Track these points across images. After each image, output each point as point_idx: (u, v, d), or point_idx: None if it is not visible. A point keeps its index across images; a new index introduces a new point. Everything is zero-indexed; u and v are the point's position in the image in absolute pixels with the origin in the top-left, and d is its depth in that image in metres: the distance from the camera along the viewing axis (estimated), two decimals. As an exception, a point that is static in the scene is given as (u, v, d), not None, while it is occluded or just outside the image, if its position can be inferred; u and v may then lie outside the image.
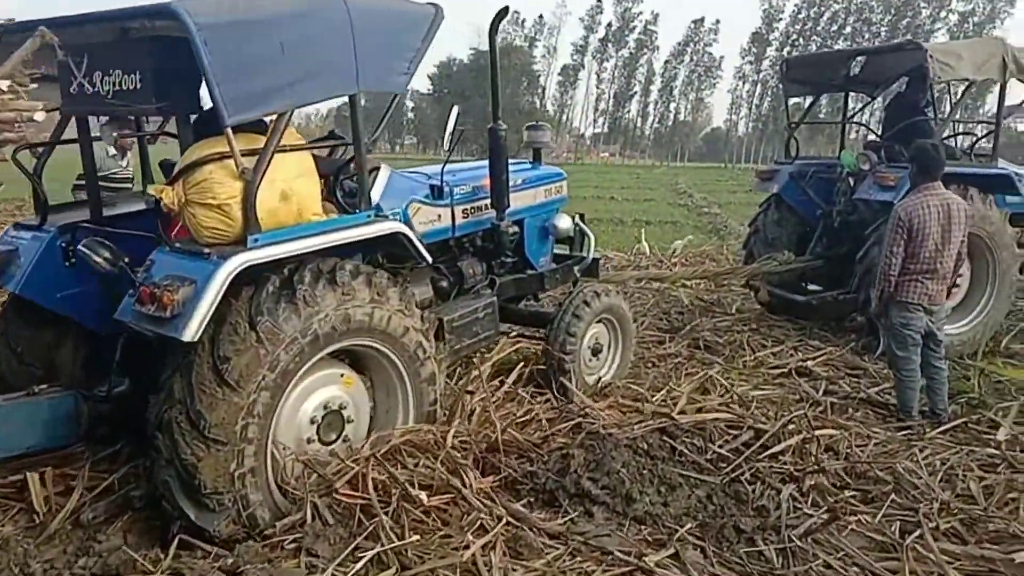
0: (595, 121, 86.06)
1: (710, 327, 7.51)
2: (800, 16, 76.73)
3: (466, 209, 5.30)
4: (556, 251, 6.43)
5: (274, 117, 3.59)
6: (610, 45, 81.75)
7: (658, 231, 16.99)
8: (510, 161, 6.05)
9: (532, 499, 4.02)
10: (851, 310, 7.62)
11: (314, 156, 4.45)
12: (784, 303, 7.95)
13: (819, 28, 75.63)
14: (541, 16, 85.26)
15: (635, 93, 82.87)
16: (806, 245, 8.21)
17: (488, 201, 5.30)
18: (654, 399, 5.24)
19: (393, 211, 4.71)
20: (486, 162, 5.25)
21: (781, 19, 78.10)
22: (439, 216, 5.10)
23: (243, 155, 3.48)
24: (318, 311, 3.65)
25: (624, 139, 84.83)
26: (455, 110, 4.83)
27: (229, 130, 3.34)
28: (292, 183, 3.70)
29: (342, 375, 4.03)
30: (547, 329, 5.60)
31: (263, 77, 3.44)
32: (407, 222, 4.81)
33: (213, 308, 3.32)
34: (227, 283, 3.34)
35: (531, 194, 5.87)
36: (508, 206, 5.30)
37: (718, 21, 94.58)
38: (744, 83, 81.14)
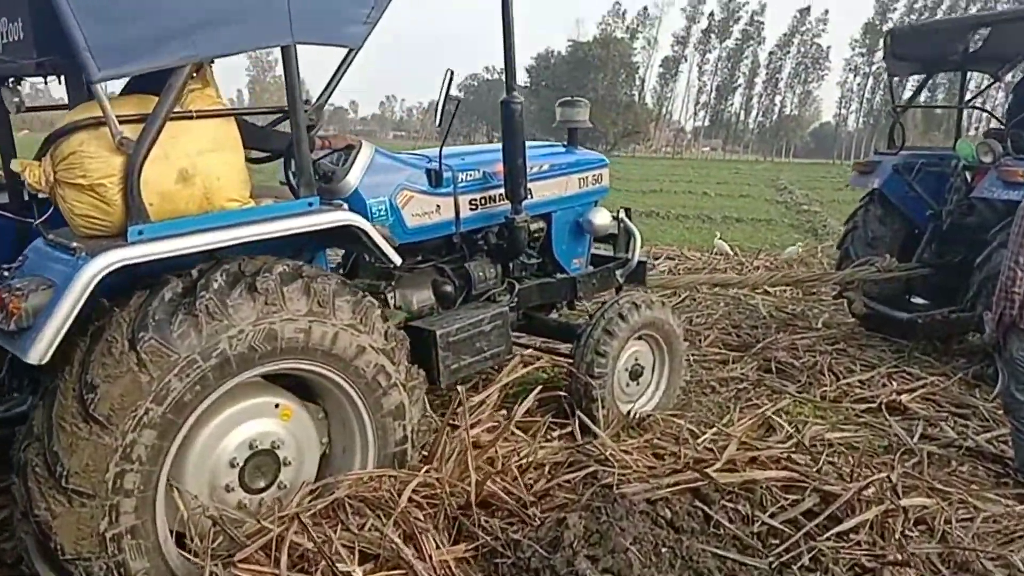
0: (695, 114, 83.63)
1: (787, 345, 6.36)
2: (916, 6, 72.29)
3: (474, 200, 4.38)
4: (598, 251, 5.46)
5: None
6: (713, 36, 79.15)
7: (749, 229, 15.70)
8: (539, 144, 5.14)
9: (511, 579, 3.08)
10: (963, 330, 6.36)
11: (258, 130, 3.64)
12: (882, 319, 6.71)
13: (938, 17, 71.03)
14: (645, 8, 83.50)
15: (739, 85, 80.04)
16: (912, 251, 6.94)
17: (503, 190, 4.38)
18: (699, 440, 4.20)
19: (377, 200, 3.87)
20: (500, 145, 4.32)
21: (896, 8, 73.81)
22: (437, 207, 4.20)
23: (130, 122, 2.68)
24: (229, 326, 2.80)
25: (726, 133, 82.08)
26: (449, 75, 3.90)
27: (99, 89, 2.54)
28: (196, 160, 2.85)
29: (277, 405, 3.18)
30: (573, 346, 4.64)
31: (148, 19, 2.61)
32: (395, 213, 3.96)
33: (69, 321, 2.52)
34: (90, 289, 2.53)
35: (561, 183, 4.90)
36: (525, 197, 4.35)
37: (827, 11, 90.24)
38: (855, 75, 77.29)
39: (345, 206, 3.31)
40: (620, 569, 2.97)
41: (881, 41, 7.27)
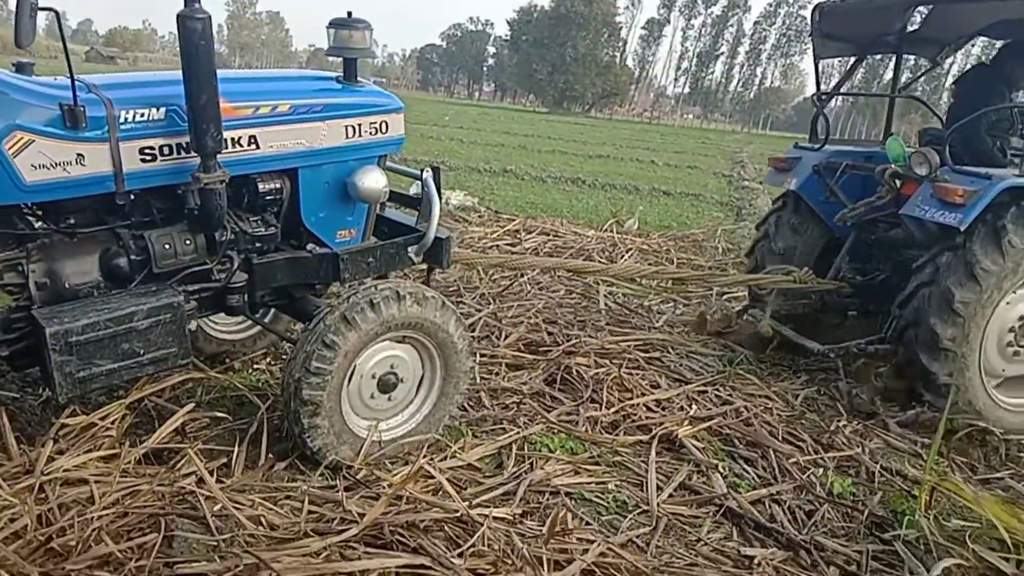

§ §

-- YOUR ASSIGNMENT --
All the records need to be repeated exactly, with the images dropped.

-- TASK ANSWER --
Track these points across images. After each image, output each point as point_idx: (u, v, d), or point_idx: None if it is not visible. A point keeps its index across images; a new index introduces a new point. Everything is zero-indexed; u and v are the point's position in the image in absolute pixels with the origin in the top-left, and d is its depth in that image in metres: the distance from the camera along the viewing axis (estimated), two decimals. As an exception, a point that is static in the scene is given as (u, v, d), not None, while it is occluded or just outside the image, if its position can be inferred; u and v may then lie outside the image.
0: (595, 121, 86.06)
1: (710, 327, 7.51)
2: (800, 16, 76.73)
3: (466, 209, 5.30)
4: (556, 251, 6.43)
5: (274, 117, 3.59)
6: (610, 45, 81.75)
7: (658, 231, 16.99)
8: (510, 161, 6.05)
9: (532, 499, 4.02)
10: (851, 310, 7.62)
11: (314, 156, 4.45)
12: (784, 303, 7.95)
13: (819, 28, 75.63)
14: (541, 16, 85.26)
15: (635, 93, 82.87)
16: (806, 245, 8.21)
17: (488, 201, 5.30)
18: (654, 399, 5.24)
19: (393, 211, 4.71)
20: (486, 162, 5.25)
21: (781, 19, 78.10)
22: (439, 216, 5.10)
23: (243, 155, 3.48)
24: (318, 311, 3.65)
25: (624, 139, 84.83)
26: (455, 110, 4.83)
27: (229, 130, 3.34)
28: (292, 183, 3.70)
29: (342, 375, 4.03)
30: (547, 329, 5.60)
31: (263, 77, 3.44)
32: (407, 222, 4.81)
33: (213, 308, 3.32)
34: (227, 283, 3.34)
35: (531, 194, 5.87)
36: (508, 206, 5.30)
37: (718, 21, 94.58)
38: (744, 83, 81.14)
0: (695, 114, 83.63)
1: (787, 345, 6.36)
2: (916, 6, 72.29)
3: (474, 200, 4.38)
4: (598, 251, 5.46)
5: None
6: (713, 36, 79.15)
7: (749, 229, 15.70)
8: (539, 144, 5.14)
9: (511, 579, 3.08)
10: (963, 330, 6.36)
11: (258, 130, 3.64)
12: (882, 319, 6.71)
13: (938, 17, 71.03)
14: (645, 8, 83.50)
15: (739, 85, 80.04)
16: (912, 251, 6.94)
17: (503, 190, 4.38)
18: (699, 440, 4.20)
19: (377, 200, 3.87)
20: (500, 145, 4.32)
21: (896, 8, 73.81)
22: (437, 207, 4.20)
23: (130, 122, 2.68)
24: (229, 326, 2.80)
25: (726, 133, 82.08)
26: (449, 75, 3.90)
27: (99, 89, 2.54)
28: (196, 160, 2.85)
29: (277, 405, 3.18)
30: (573, 346, 4.64)
31: (148, 19, 2.61)
32: (395, 213, 3.96)
33: (69, 321, 2.52)
34: (90, 289, 2.53)
35: (561, 183, 4.90)
36: (525, 197, 4.35)
37: (827, 11, 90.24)
38: (855, 75, 77.29)
39: (345, 206, 3.31)
40: (620, 569, 2.97)
41: (881, 41, 7.27)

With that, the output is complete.